Cardiovascular diseases and diabetes are the leading cause of mortality and morbidity in the US. Hypertension affects 1 in 3 and diabetes affects 1 in 10 adults—in the US. The pathogenesis of high blood pressure and diabetes are unclear, and consequently, treatment is symptomatic rather than treating the underlying cause.
According to a new field of research, what happens during pregnancy can have lasting consequences that emerge decades after the child leaves the hospital. Much of what a pregnant woman encounters in her daily life — the air she breathes, the food and drink she consumes, her weight and fitness, the chemicals and infections she is exposed to, even the emotions she feels — is shared in some fashion with her fetus. We have shown that eating a low protein diet, smoking, or drinking alcohol during pregnancy suppresses fetal growth and leads to adult-onset hypertension.
We found that unhealthy habits and disease during pregnancy (i.e. stress, smoking, drinking alcohol, hypoxia, infection, etc) somehow triggers increase in testosterone levels — the hormone that was once thought to have significance only in males. When the fetus gets too much of testosterone, depending on the sex of the baby, their body organs will undergo what is called “programming”. The fetus will try to adjust in a way that will give them a survival advantage. But that modifies their gene expression for life in ways that may not in fact be advantageous leading to development of hypertension and diabetes.

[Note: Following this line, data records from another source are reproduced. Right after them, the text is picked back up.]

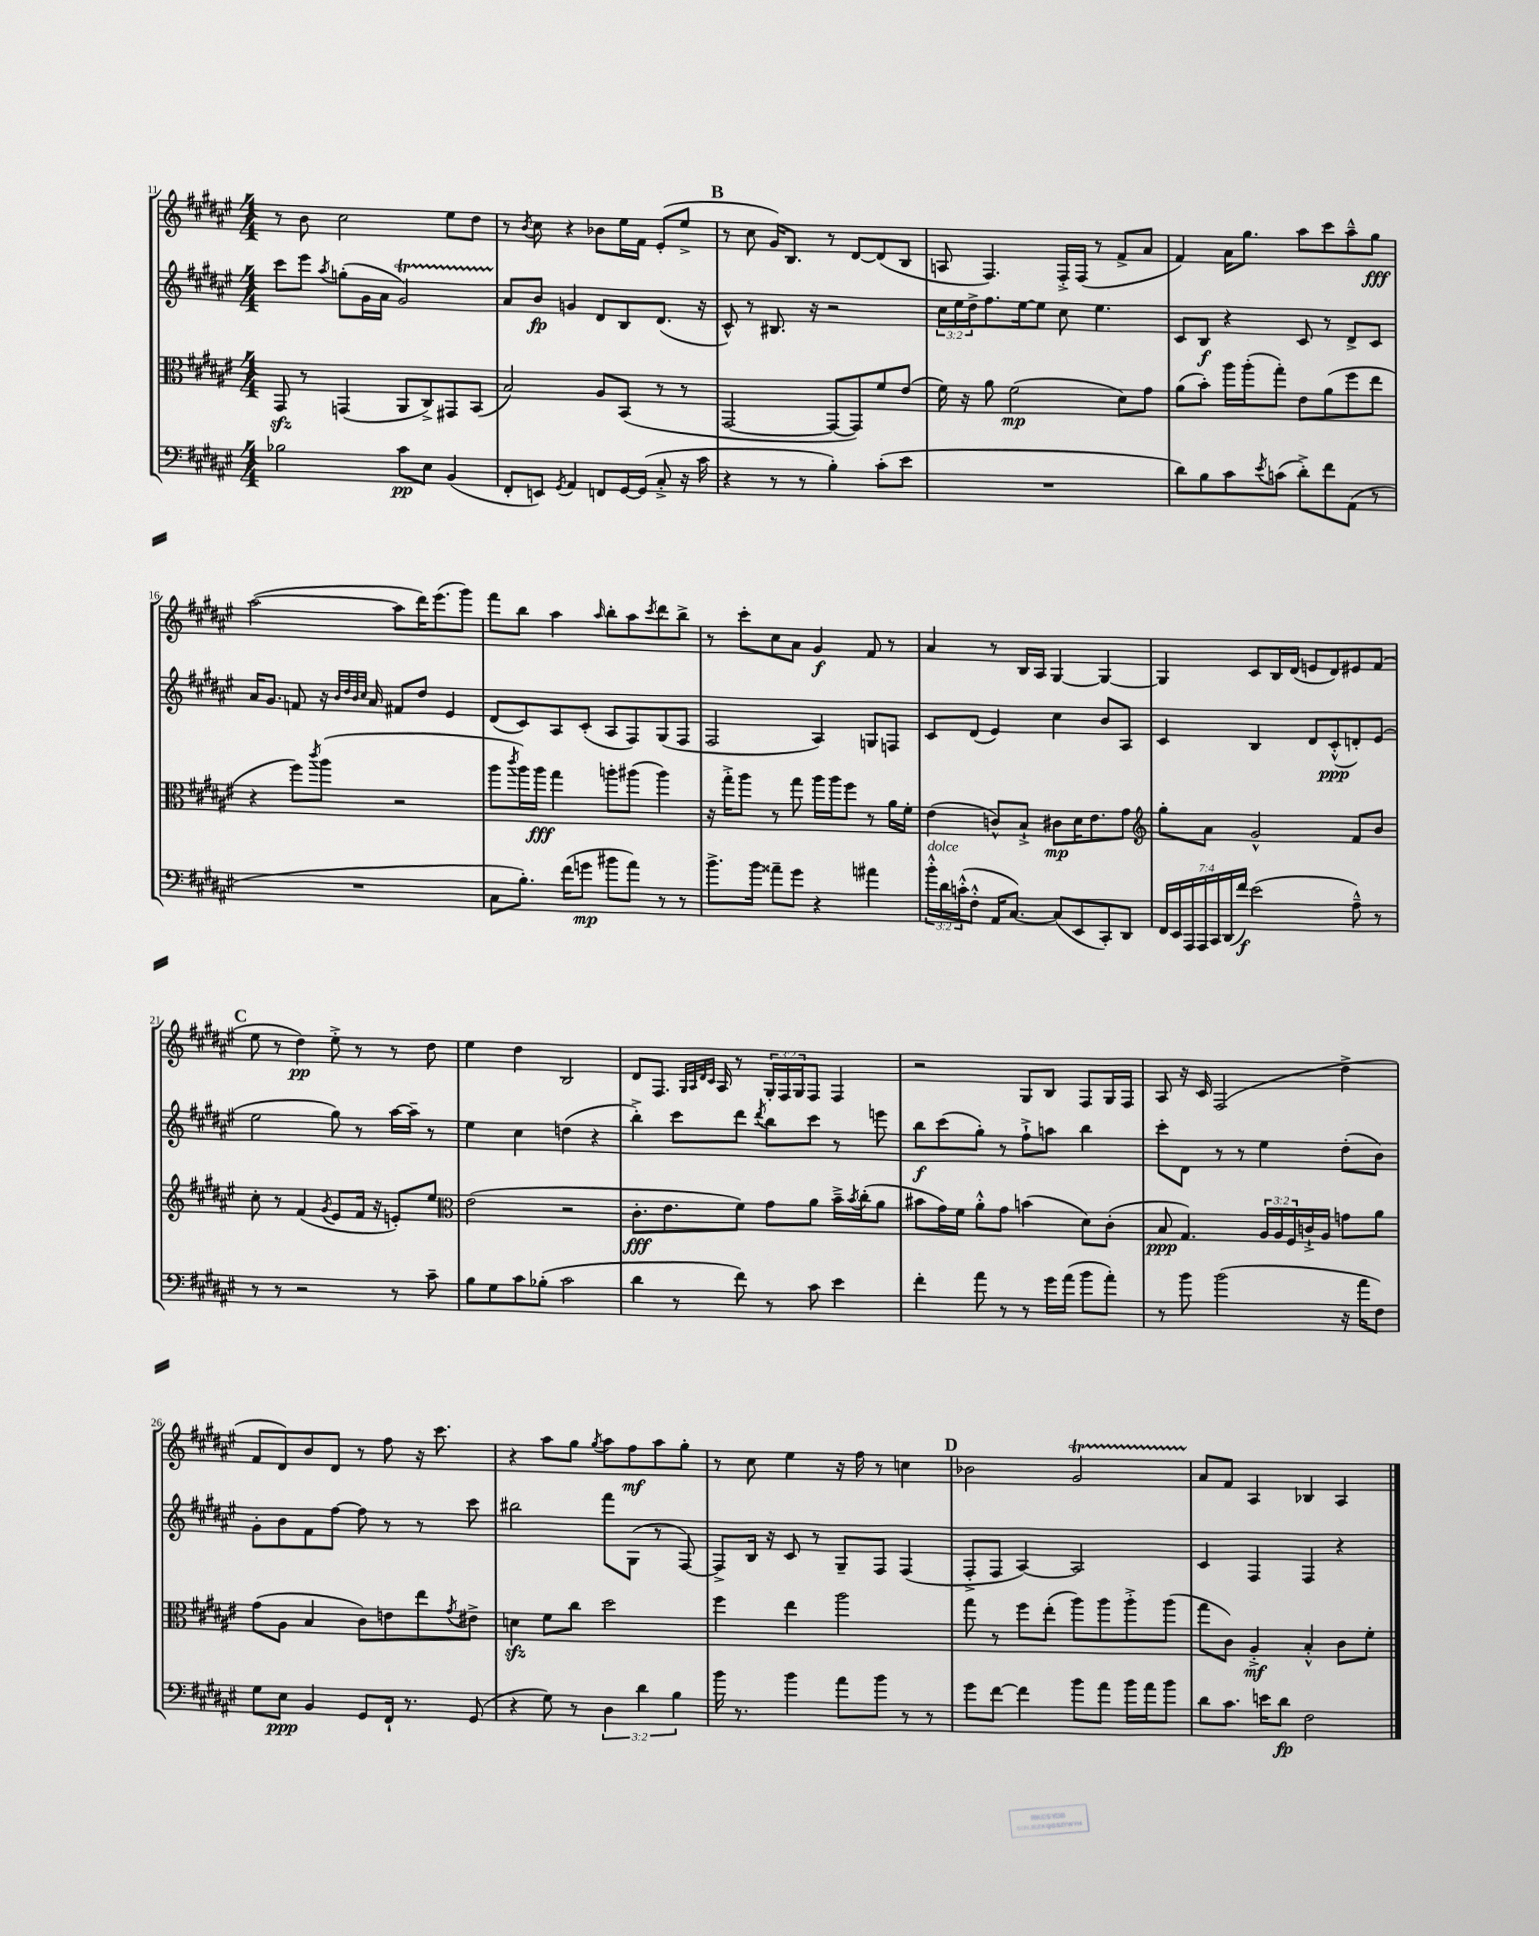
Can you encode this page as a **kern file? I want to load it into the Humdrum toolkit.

**kern	**kern	**kern	**kern
*staff4	*staff3	*staff2	*staff1
*clefF4	*clefC3	*clefG2	*clefG2
*k[f#c#g#d#a#e#]	*k[f#c#g#d#a#e#]	*k[f#c#g#d#a#e#]	*k[f#c#g#d#a#e#]
*M4/4	*M4/4	*M4/4	*M4/4
2B-\	8GG#/	8ccc#\L	8r
.	8r	8eee#\J	8b\
.	.	8qaa#/	.
.	(4GG/	(8gg'\L	2cc#\
.	.	16g#\L	.
.	.	16a#\JJ	.
8c#\L	8AA#/L	2g#/)	.
8E#\J	8C#^/)	.	.
(4BB/	8GG#/	.	8ee#\L
.	(8BB/J	.	8dd#\J
=	=	=	=
8FF#'/L	2B/)	8a#/L	8r
.	.	.	8qb/
8EE/J)	.	8b/J	8cc#\
8qGG#/	.	.	.
4AA#/	.	4g/	4r
8FF/L	8A#/L	8d#/L	8b-\L
[16GG#/L	(8BB/J	8B/	16ee#\L
(16GG#/]JJ	.	.	16f#\JJ
8C#'^/	8r	(8.d#/J	(8e#'/L
16r	8r	.	8ee#^/J
16c#\	.	16r	.
=	=	=	=
4r	[2GG#/	8c#^^/)	8r
.	.	8r	8cc#\
8r	.	8.B#/	16g#/LK)
.	.	.	8.B/J
8r	.	.	.
.	.	16r	.
4B'\)	8GG#/_L	2r	8r
.	8GG#/])	.	[8d#/L
(8c#'\L	8f#/	.	(8d#/]
8e#\J	(8e#/J	.	8B/J
=	=	=	=
1r	16f#\)	24cc#\LL	8A/
.	.	24ee#\	.
.	16r	.	.
.	.	24dd#^\J	.
.	8a#\	8.ff#\	4.F#/)
.	(2f#\	.	.
.	.	[16ee#\k	.
.	.	8ee#\]J	.
.	.	8cc#\	16F#'^/LL
.	.	.	(16F#/JJ
.	.	4.ee#\	8r
.	8d#\L)	.	8f#^/L
.	8g#\J	.	8a#/J
=	=	=	=
8d#\L)	(8a#\L	8c#/L	4f#/)
8B\	8b'\J)	8B/J	.
8c#\	16aa#\LL	4r	16a#\LK
.	(16aa#'\J	.	8.gg#\J
8qe#/	.	.	.
(8c\J	8gg#'\J)	.	.
8d#'^\L)	8e#\L	8c#/	8aa#\L
8f#\	(8a#\	8r	8ccc#\
(8AA#\J	8ff#\	8d#^/L	8aa#~^^\
8r	8ee#\J	8c#/J	8gg#\J
=	=	=	=
1r	4r	16a#/LK	([2aa#\
.	.	8.g#/J	.
.	8ff#\L)	8f/	.
.	8qccc#/	.	.
.	(8aa#\J	16r	.
.	.	32qqb/LLL	.
.	.	32qqdd#/	.
.	.	32qqb/	.
.	.	32qqcc#/JJJ	.
.	.	16a#/	.
.	2r	8f#/L	8aa#\]L
.	.	8dd#/J	16ddd#\K)
.	.	.	(8.eee#\
.	.	4e#/	.
.	.	.	8ggg#\J)
=	=	=	=
8C#\L	8aa#\L	(8d#/L	8fff#\L
.	8qccc#/	.	.
8.B'\J)	16aa#\L)	8c#/)	8bb\J
.	16aa#\JJ	.	.
.	4gg#\	8A#/	4aa#\
(16f#\LK	.	.	.
8g\J	.	(8c#'/J	.
.	.	.	16qqaa#/
8b#\L	8aa'\L	8A#/L	8bb'\L
8a#\J)	(8aa#\J	8F#/)	8aa#\
.	.	.	8qccc#/
8r	4aa#\)	(8G#/	8ddd#\
8r	.	8F#/J	8bb^\J
=	=	=	=
8.b^\L	16r	2F#/	8r
.	16gg#'^\LK	.	.
.	8aa#\J	.	8ccc#'\L
16b\Jk	.	.	.
8a##~\L	8r	.	8cc#\
8g#\J	8gg#\	.	8a#\J
4r	16aa#\LL	4A#/)	4g#/
.	16aa#\J	.	.
.	8ff#\J	.	.
4a#\	8r	8G/L	8f#/
.	16a#\LL	8F/J	8r
.	16f#'\JJ	.	.
=	=	=	=
24b'^^\LL	(4e#\	8c#/L	4a#/
24d#\	.	.	.
(24c'^^\J	.	.	.
8F#'^^\J	.	(8d#/J	.
16AA#/LK	8c^^/L)	4e#/)	8r
[8.C#/J)	.	.	.
.	8B`^/J	.	16B/LL
.	.	.	16A#/JJ
(8C#/]L	8c#\L	4cc#\	[4G#/
8EE#/	16d#\K	.	.
.	8.e#\	.	.
8CC#'/)	.	8b/L	4G#/_
8DD#/J	8g#\J	8A#/J	.
=	=	=	=
*	*clefG2	*	*
28FF#/LL	8gg#'\L	4c#/	4G#/]
28EE#/	.	.	.
28AAA#/	.	.	.
28AAA#/	.	.	.
.	8a#\J	.	.
28CC#/	.	.	.
(28DD#/	.	.	.
28f#/JJ)	.	.	.
(2e#\	2g#^^/	4B/	8c#/L
.	.	.	16B/L
.	.	.	(16d#/JJ
.	.	8d#/L	8e/L
.	.	(8c#'^^/	8d#/)
8A#~^^\)	8f#/L	8d'/)	8e#/
8r	8b/J	(8e#/J	(8f#/J
=	=	=	=
8r	8cc#'\	2ee#\	8ee#\
8r	8r	.	8r
2r	(4f#/	.	4dd#\)
.	8qg#/	.	.
.	8e#/L	8gg#\)	8ee#'^\
.	16f#/Jk	8r	8r
.	16r	.	.
8r	8e'/L)	[16aa#\LL	8r
.	.	16aa#~\]JJ	.
8c#~\	8ee#/J	8r	8dd#\
=	=	=	=
*	*clefC3	*	*
8B\L	(2e#\	4ee#\	4ee#\
8G#\	.	.	.
8c#\	.	4cc#\	4dd#\
(8B-'\J	.	.	.
2c#\	2r	(4dd\	2B/
.	.	4r	.
=	=	=	=
4d#\	8.c#'\L	4bb'^\)	8d#/L
.	.	.	8.F#/J
.	8.e#\	.	.
8r	.	8ccc#\L	.
.	.	.	32qqG#/LLL
.	.	.	32qqA#/
.	.	.	32qqd#/
.	.	.	32qqc#/JJJ
.	.	.	16A#/
8f#\)	8f#\J)	8ddd#\J	8r
.	.	8qddd#/	.
8r	8g#\L	8bb\L	24G#'/LL
.	.	.	24F#/
.	.	.	24G#/J
8c#\	8a#\J	8ccc#\J	8F#/J
4e#\	16b~^\LL	8r	4F#/
.	8qb/	.	.
.	(16cc#'\J	.	.
.	8a#\J	8eee\	.
=	=	=	=
4f#'\	8b#\L	8bb\L	2r
.	16g#\L)	(8ccc#\	.
.	16f#\JJ	.	.
8a#\	8a#'^^\L	8gg#'\J)	.
8r	8g#\J	8r	.
8r	(4b\	8ff#`^\L	8G#/L
16g#\LL	.	8aa\J	8B/J
(16a#\JJ	.	.	.
8b\L	8d#\L)	4bb\	8F#/L
8a#'\J)	(8c#'\J	.	16G#/L
.	.	.	16F#/JJ
=	=	=	=
8r	8B/	8ccc#'\L	8A#/
8b\	4.G#/)	8d#\J	16r
.	.	.	16c#/
(2b\	.	8r	(2F#/
.	.	8r	.
.	24A#/LL	4ee#\	.
.	24A#/	.	.
.	24F#/	.	.
.	16c`^/	.	.
.	16A#/JJ	.	.
16r	8g\L	(8dd#'\L	4dd#^\
16a#\LK	.	.	.
8F#\J)	8a#\J	8b\J)	.
=	=	=	=
8G#\L	(8g#\L	8g#'\L	8f#/L
8E#\J	8A#\J	8b\	8d#/)
4BB/	4B/	8f#\	8b/
.	.	[8ff#\J	8d#/J
8GG#/L	8c#\L)	8ff#\]	8r
16FF#`/Jk	8e\	8r	8ff#\
8.r	.	.	.
.	8ee#\	8r	16r
.	.	.	8.ccc#\
.	8qg#/	.	.
(8GG#/	8e#^\J	8ccc#\	.
=	=	=	=
4r	4d\	2bb#\	4r
8G#\)	8f#\L	.	8aa#\L
8r	8cc#\J	.	8gg#\J
.	.	.	8qgg#/
6D#\	2dd#\	8fff#\L	8aa#\L
.	.	(8G#\J	8ff#\
6d#\	.	.	.
.	.	8r	8aa#\
6B\	.	.	.
.	.	[8F#/)	8gg#'\J
=	=	=	=
16b\	4ff#\	8F#^/]L	8r
8.r	.	.	.
.	.	16B/Jk	8cc#\
.	.	16r	.
4b\	4ee#\	8c#/	4ee#\
.	.	8r	.
8a#\L	2aa#\	8G#~/L	16r
.	.	.	16ff#\
8b\J	.	8F#/J	8r
8r	.	(4F#/	4cc\
8r	.	.	.
=	=	=	=
8g#\L	8gg#\	8F#'^/L	2b-\
[8f#\J	8r	8F#/J	.
4f#\]	8ff#\L	[4A#/)	.
.	(8ee#'\J	.	.
8b\L	8aa#\L)	2A#/]	2g#/
8a#\J	8aa#\	.	.
16b\LL	8aa#'^\	.	.
16a#\J	.	.	.
8b\J	(8aa#\J	.	.
=	=	=	=
8d#\L	8gg#\L	4c#/	8a#/L
8.c#\J	8c#\J)	.	8f#/J
.	4A#'^/	4F#/	4A#/
16e\LK	.	.	.
8d#\J	.	.	.
2F#\	4B'^^/	4F#/	4B-/
.	8c#\L	4r	4A#/
.	8f#'\J	.	.
==	==	==	==
*-	*-	*-	*-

We believe that prenatal testosterone effects are regarded as organizing the structure or architecture of the body and heart, and the distribution of hormone receptors, into a relatively male-like configuration. When testosterone increases later in life, it activates these preexisting structures. Thus, we believe diseases derive from the interaction of long-term organizational and shorter-term activational effects. An understanding of these organizational and activational mechanisms will provide an opportunity to prevent the development of adult-life diseases at the very origin, providing a novel approach of bringing preventive medicine back into the womb.
Future studies will be done with the following specific objectives:
1) Understand how elevated testosterone in the mother induces organizational and structural changes in the body and heart of the fetus;
2) Evaluate how testosterone activates sex-specific onset and severity of hypertension and examine the underlying signaling mechanisms in heart and vasculature;
3) Develop nutritional and pharmacologic therapeutic strategies that will have a practical clinical potential for prevention and treatment of abnormal maternal vascular adaptations and programming of organ function.